Fritsch described the Pence family reaction in Indiana and across the country as “ecstatic.”

“We’re all very close, and we’ve all been very involved in Michael’s life,” she said. “We are all very proud of him and wish the best for him. We have hoped and prayed this would come about.”

As far as she knows, there are no plans for family members to be in New York City today when Pence and Trump appear together as their party’s running mates.

Mike Pence’s sister-in-law, Denise Pence, is Bartholomew County’s delegate to the Republican National Convention in Cleveland and will see him there, Fritsch said.

It’s more likely that some of the family will see him when he returns to Indiana this weekend before heading to the convention in Ohio, she said.

Her son did introduce Fritsch to Trump at Tuesday’s nights rally in Westfield, but Fritsch said it was a brief encounter with her son saying, “and this is my mother,” as she met the presidential candidate.

Admitting that she hadn’t yet gotten her head around the idea of her son on a presidential ballot, she said the world seemed a little smaller now that her son has taken on this challenge.

Fritsch said she never considered aspirations for her politician son or any of his siblings.
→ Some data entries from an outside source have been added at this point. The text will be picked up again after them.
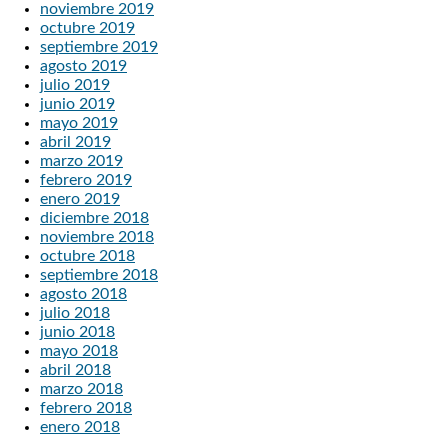
noviembre 2019
octubre 2019
septiembre 2019
agosto 2019
julio 2019
junio 2019
mayo 2019
abril 2019
marzo 2019
febrero 2019
enero 2019
diciembre 2018
noviembre 2018
octubre 2018
septiembre 2018
agosto 2018
julio 2018
junio 2018
mayo 2018
abril 2018
marzo 2018
febrero 2018
enero 2018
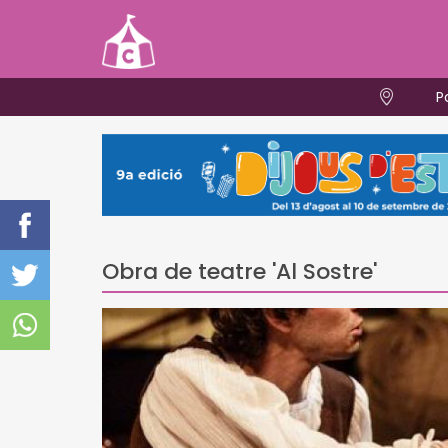
P
Obra de teatre 'Al Sostre'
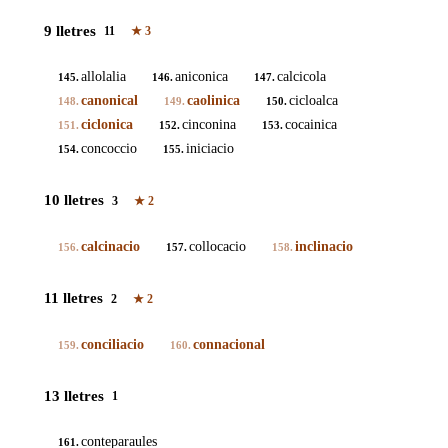
9 lletres
11
★
3
allolalia
aniconica
calcicola
145.
146.
147.
canonical
caolinica
cicloalca
148.
149.
150.
ciclonica
cinconina
cocainica
151.
152.
153.
concoccio
iniciacio
154.
155.
10 lletres
3
★
2
calcinacio
collocacio
inclinacio
156.
157.
158.
11 lletres
2
★
2
conciliacio
connacional
159.
160.
13 lletres
1
conteparaules
161.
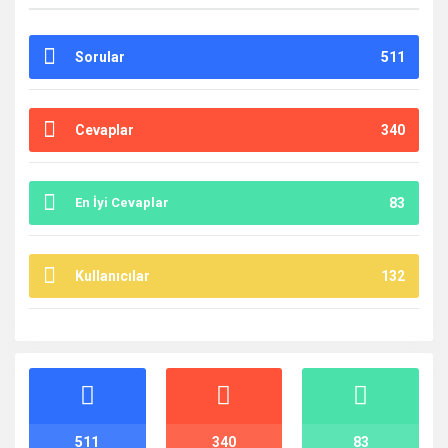
Sorular
511
Cevaplar
340
En İyi Cevaplar
83
Kullanıcılar
132
İstatistikler
511
340
83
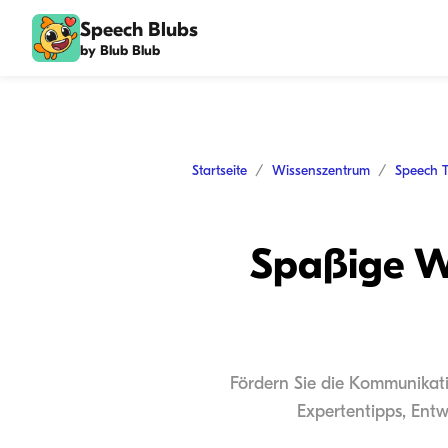
Speech Blubs
by Blub Blub
Startseite
Wissenszentrum
Speech 
Spaßige WH
Fördern Sie die Kommunikati
Expertentipps, Ent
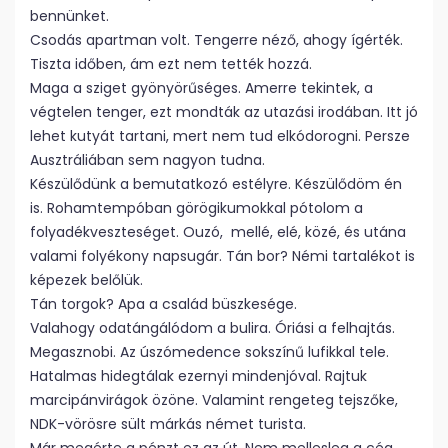
bennünket.
Csodás apartman volt. Tengerre néző, ahogy ígérték.
Tiszta időben, ám ezt nem tették hozzá.
Maga a sziget gyönyörűséges. Amerre tekintek, a
végtelen tenger, ezt mondták az utazási irodában. Itt jó
lehet kutyát tartani, mert nem tud elkódorogni. Persze
Ausztráliában sem nagyon tudna.
Készülődünk a bemutatkozó estélyre. Készülődöm én
is. Rohamtempóban görögikumokkal pótolom a
folyadékveszteséget. Ouzó, mellé, elé, közé, és utána
valami folyékony napsugár. Tán bor? Némi tartalékot is
képezek belőlük.
Tán torgok? Apa a család büszkesége.
Valahogy odatángálódom a bulira. Óriási a felhajtás.
Megasznobi. Az úszómedence sokszínű lufikkal tele.
Hatalmas hidegtálak ezernyi mindenjóval. Rajtuk
marcipánvirágok özöne. Valamint rengeteg tejszőke,
NDK-vörösre sült márkás német turista.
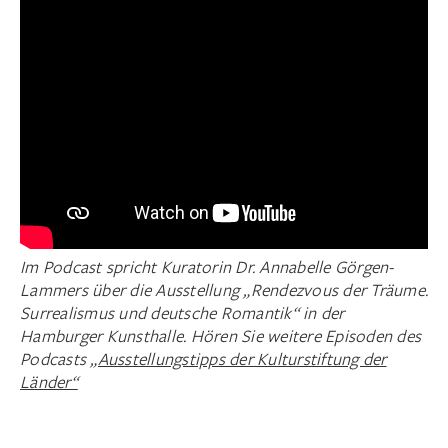
Im Podcast spricht Kuratorin Dr. Annabelle Görgen-
Lammers über die Ausstellung „Rendezvous der Träume.
Surrealismus und deutsche Romantik“ in der
Hamburger Kunsthalle. Hören Sie weitere Episoden des
Podcasts
„Ausstellungstipps der Kulturstiftung der
Länder“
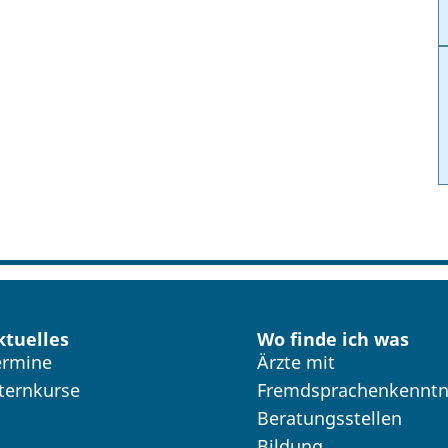
ktuelles
Wo finde ich was
ermine
Ärzte mit
lternkurse
Fremdsprachenkenntn
Beratungsstellen
Bildung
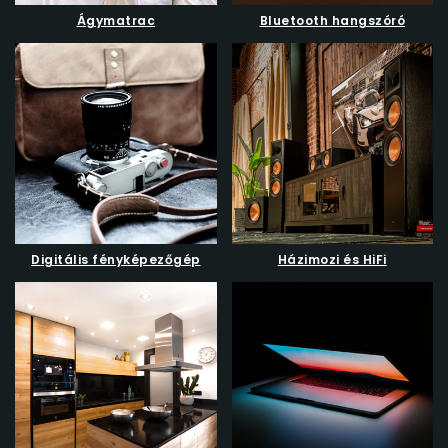
Ágymatrac
Bluetooth hangszóró
Digitális fényképezőgép
Házimozi és HiFi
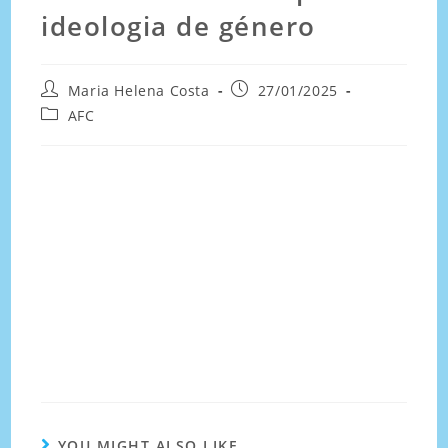
ideologia de género
Maria Helena Costa
27/01/2025
AFC
YOU MIGHT ALSO LIKE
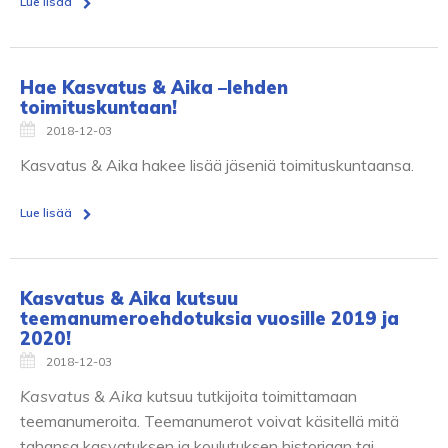
Lue lisää
Hae Kasvatus & Aika –lehden
toimituskuntaan!
2018-12-03
Kasvatus & Aika hakee lisää jäseniä toimituskuntaansa.
Lue lisää
Kasvatus & Aika kutsuu
teemanumeroehdotuksia vuosille 2019 ja
2020!
2018-12-03
Kasvatus & Aika
kutsuu tutkijoita toimittamaan
teemanumeroita. Teemanumerot voivat käsitellä mitä
tahansa kasvatuksen ja koulutuksen historiaan tai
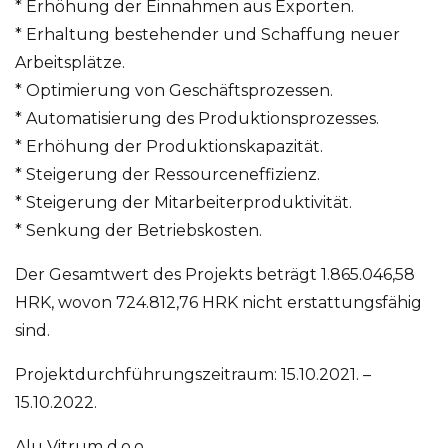
* Erhöhung der Einnahmen aus Exporten.
* Erhaltung bestehender und Schaffung neuer
Arbeitsplätze.
* Optimierung von Geschäftsprozessen.
* Automatisierung des Produktionsprozesses.
* Erhöhung der Produktionskapazität.
* Steigerung der Ressourceneffizienz.
* Steigerung der Mitarbeiterproduktivität.
* Senkung der Betriebskosten.
Der Gesamtwert des Projekts beträgt 1.865.046,58
HRK, wovon 724.812,76 HRK nicht erstattungsfähig
sind.
Projektdurchführungszeitraum: 15.10.2021. –
15.10.2022.
Alu Vitrum d.o.o.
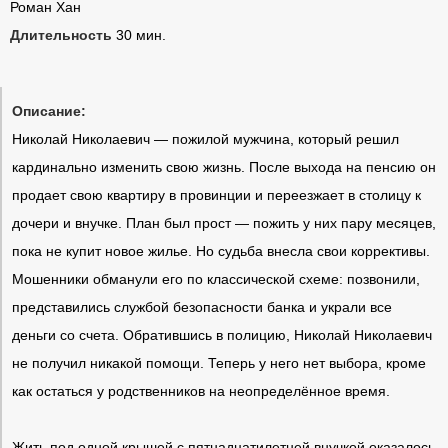
Роман Хан
Длительность
30 мин.
Описание:
Николай Николаевич — пожилой мужчина, который решил
кардинально изменить свою жизнь. После выхода на пенсию он
продает свою квартиру в провинции и переезжает в столицу к
дочери и внучке. План был прост — пожить у них пару месяцев,
пока не купит новое жилье. Но судьба внесла свои коррективы.
Мошенники обманули его по классической схеме: позвонили,
представились службой безопасности банка и украли все
деньги со счета. Обратившись в полицию, Николай Николаевич
не получил никакой помощи. Теперь у него нет выбора, кроме
как остаться у родственников на неопределённое время.
Жить под одной крышей с пятнадцатилетней внучкой оказалось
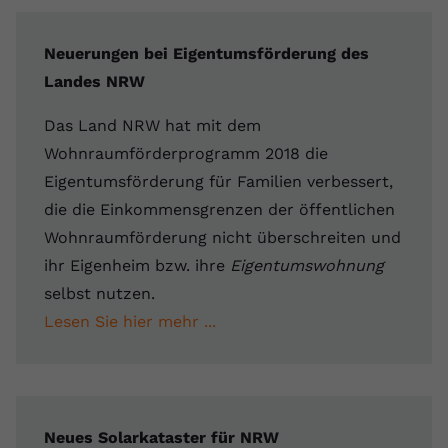
Neuerungen bei Eigentumsförderung des
Landes NRW
Das Land NRW hat mit dem
Wohnraumförderprogramm 2018 die
Eigentumsförderung für Familien verbessert,
die die Einkommensgrenzen der öffentlichen
Wohnraumförderung nicht überschreiten und
ihr Eigenheim bzw. ihre
Eigentumswohnung
selbst nutzen.
Lesen Sie hier mehr ...
Neues Solarkataster für NRW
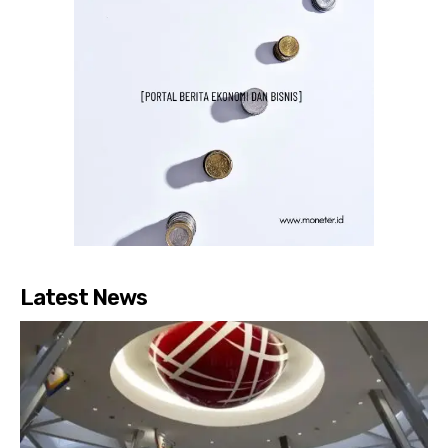
Latest News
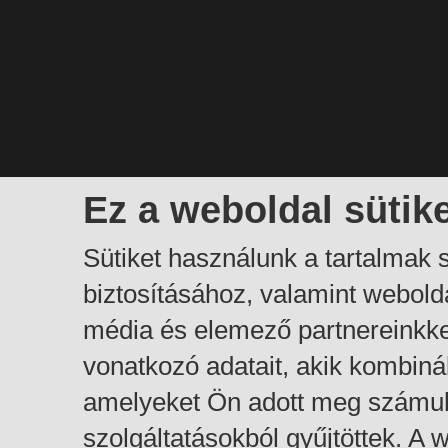
Ez a weboldal sütik
Sütiket használunk a tartalmak
biztosításához, valamint webol
média és elemező partnereinkk
vonatkozó adatait, akik kombiná
amelyeket Ön adott meg számuk
szolgáltatásokból gyűjtöttek. A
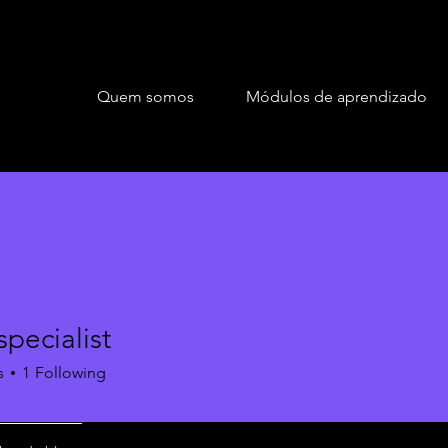
Quem somos
Módulos de aprendizado
pecialist
s
1
Following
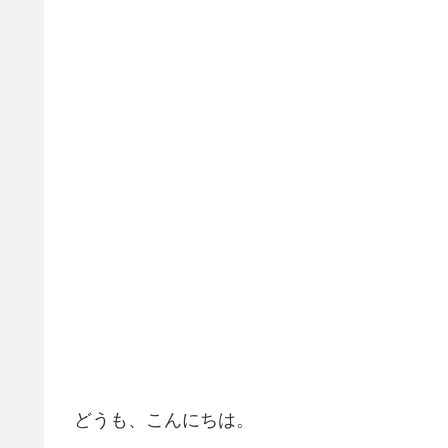
どうも、こんにちは。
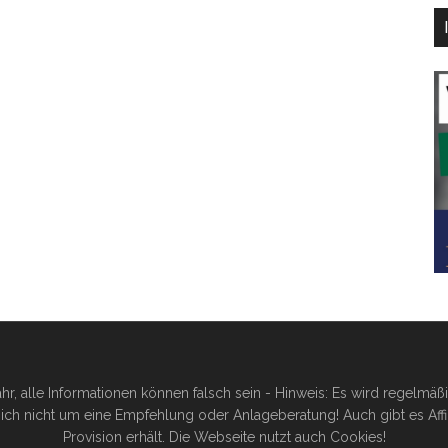
hr, alle Informationen können falsch sein - Hinweis: Es wird regelmä
ich nicht um eine Empfehlung oder Anlageberatung! Auch gibt es Affilia
Provision erhält. Die Webseite nutzt auch Cookies!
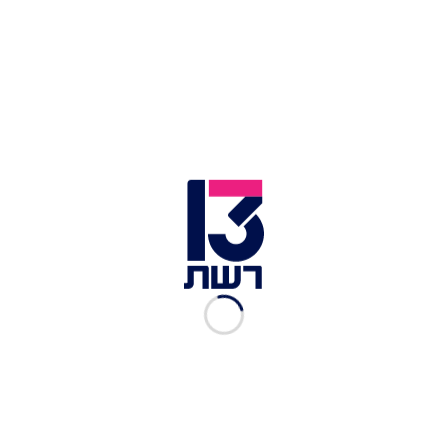
וכן כי "התנהלות ישראל יכולה להשפיע על
יישומה". המשלחת המצרית עזבה את רצועת עזה,
לאחר שקיימה דיונים עם בכירי תנועת החמאס ותגיע
חזרה לישראל כדי לדון בעצירת ההסלמה.
לכתבות נוספות בחדשות 13 >>
האסטרטגיה של אבו מאזן: פנייה לדעת הקהל
הישראלית • פרשנות
רקטה שוגרה לעבר עוטף עזה – אין נפגעים בגוף
מחווה מרגשת: יוצא צבא בן 104 קיבל 70 אלף ברכות
ליום האהבה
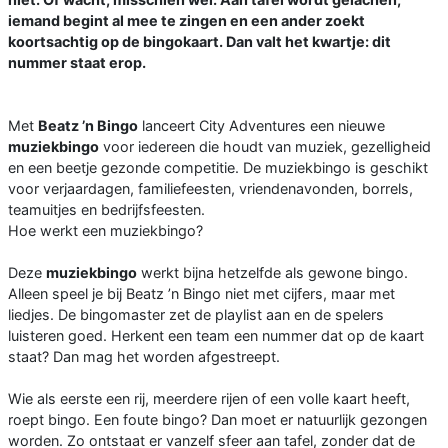
iemand begint al mee te zingen en een ander zoekt
koortsachtig op de bingokaart. Dan valt het kwartje: dit
nummer staat erop.
Met
Beatz ’n Bingo
lanceert City Adventures een nieuwe
muziekbingo
voor iedereen die houdt van muziek, gezelligheid
en een beetje gezonde competitie. De muziekbingo is geschikt
voor verjaardagen, familiefeesten, vriendenavonden, borrels,
teamuitjes en bedrijfsfeesten.
Hoe werkt een muziekbingo?
Deze
muziekbingo
werkt bijna hetzelfde als gewone bingo.
Alleen speel je bij Beatz ’n Bingo niet met cijfers, maar met
liedjes. De bingomaster zet de playlist aan en de spelers
luisteren goed. Herkent een team een nummer dat op de kaart
staat? Dan mag het worden afgestreept.
Wie als eerste een rij, meerdere rijen of een volle kaart heeft,
roept bingo. Een foute bingo? Dan moet er natuurlijk gezongen
worden. Zo ontstaat er vanzelf sfeer aan tafel, zonder dat de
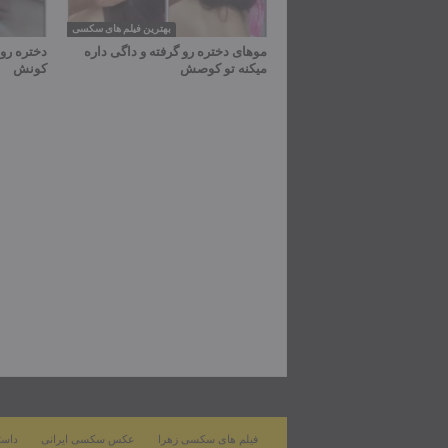
بهترین فیلم های سکسی
موهای دختره رو گرفته و داگی داره
دختره رو 
میکنه تو کوصش
کونش
فیلم های سکسی زهرا
عکس سکسی ایرانی
داست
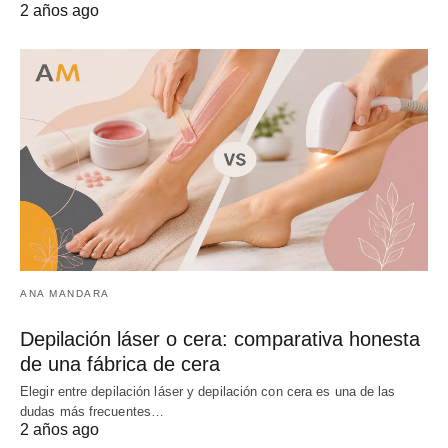
2 años ago
ANA MANDARA
Depilación láser o cera: comparativa honesta
de una fábrica de cera
Elegir entre depilación láser y depilación con cera es una de las
dudas más frecuentes…
2 años ago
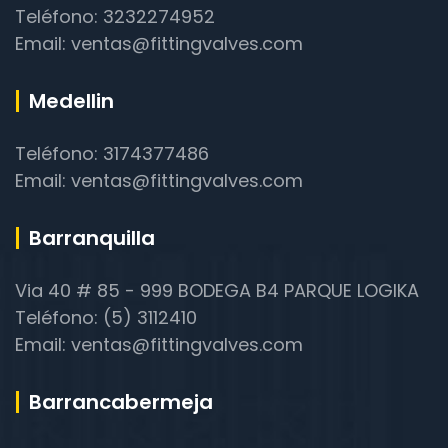
Teléfono: 3232274952
Email: ventas@fittingvalves.com
Medellin
Teléfono: 3174377486
Email: ventas@fittingvalves.com
Barranquilla
Via 40 # 85 - 999 BODEGA B4 PARQUE LOGIKA
Teléfono: (5) 3112410
Email: ventas@fittingvalves.com
Barrancabermeja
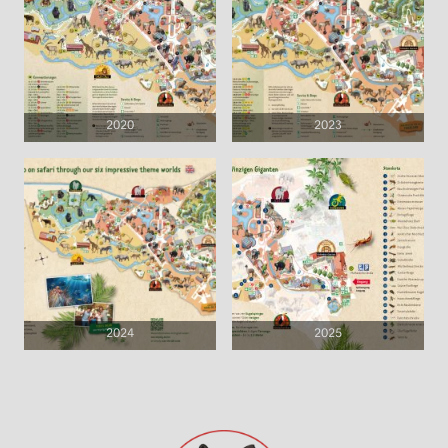
2020
2023
2024
2025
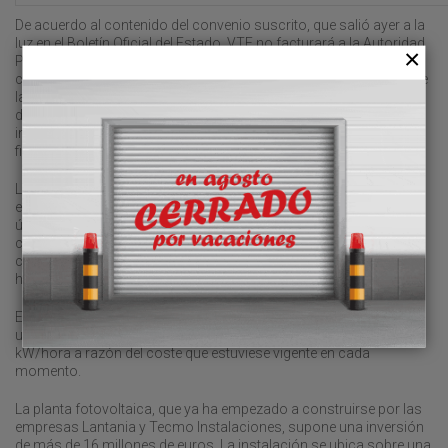
De acuerdo al contenido del convenio suscrito, que salió ayer a la
luz en el Boletín Oficial del Estado, VTE no facturará a la Autoridad
Portuaria ninguna cantidad alguna en concepto de alquiler o
cualquier otro relacionado con la ocupación y funcionamiento de
la planta solar fotovoltaica. Eso sí, la estibadora quedará exenta
del pago de los consumos energéticos que se produzcan en sus
instalaciones desde la entrada en vigor del convenio y hasta la
finalización del mismo.
La Autoridad Portuaria ha establecido un umbral de consumo
eléctrico de 840.000 kWh/año, de acuerdo a la media de los
últimos años. Este volumen será incrementado en un 15 por
ciento en el tercer año de vigencia del contrato, que servirá para el
cálculo del consumo a lo largo de la vida útil de la instalación
hasta 2048, fecha en la que vence la concesión al grupo italiano.
El convenio estipula que en el caso de que VTE superase ese
umbral de consumo eléctrico, la Autoridad Portuaria facturaría el
kW/hora a razón del coste que estuviese vigente en cada
momento.
La planta fotovoltaica, que ya ha empezado a construirse por las
empresas Lantania y Tecmo Instalaciones, supone una inversión
de más de 16 millones de euros. La instalación se ubica sobre una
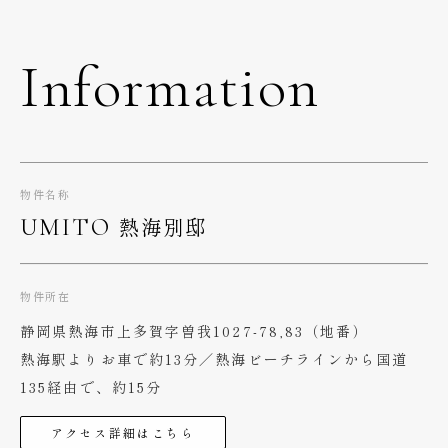
Information
物件名称
熱海別邸
UMITO
物件所在
静岡県熱海市上多賀字曽我1027-78,83（地番）
熱海駅よりお車で約13分／熱海ビーチラインから国道
135経由で、約15分
アクセス詳細はこちら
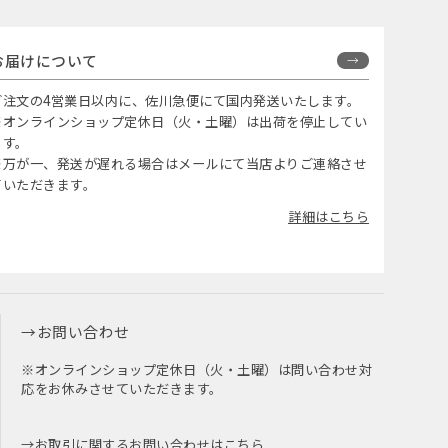
お届けについて
ご注文の4営業日以内に、佐川急便にて国内発送いたします。
※オンラインショップ定休日（火・土曜）は出荷を停止してい
ます。
※万が一、発送が遅れる場合はメールにて当店よりご連絡させ
ていただきます。
詳細はこちら
お問い合わせ
※オンラインショップ定休日（火・土曜）は問い合わせ対
応をお休みさせていただきます。
お取引に関するお問い合わせはこちら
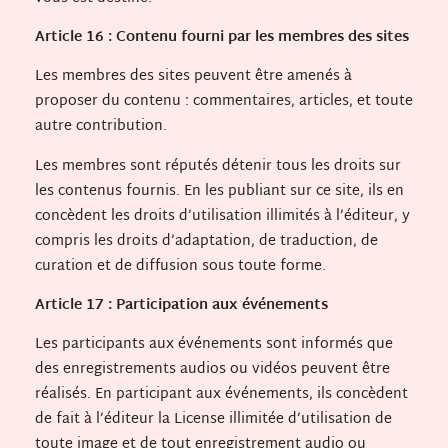
Article 16 : Contenu fourni par les membres des sites
Les membres des sites peuvent être amenés à
proposer du contenu : commentaires, articles, et toute
autre contribution.
Les membres sont réputés détenir tous les droits sur
les contenus fournis. En les publiant sur ce site, ils en
concèdent les droits d’utilisation illimités à l’éditeur, y
compris les droits d’adaptation, de traduction, de
curation et de diffusion sous toute forme.
Article 17 : Participation aux événements
Les participants aux événements sont informés que
des enregistrements audios ou vidéos peuvent être
réalisés. En participant aux événements, ils concèdent
de fait à l’éditeur la License illimitée d’utilisation de
toute image et de tout enregistrement audio ou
“It’s not my hope for him, we never had hopes for them,” she said. “His father (Ed Sr.) used to say, ‘They all climb their own mountains.’”

And she didn’t have any advice for her son as he joins the Trump team, saying only that she is sure he is thrilled to be part of it.

In the meantime, she’s keeping the memory of walking through the county fair near Columbus with her son, holding his hand and greeting friends who had come out to wish them well.

“It’s always good to hold your son’s hand,” she said. “It’s something we’ve done since he was a little boy.”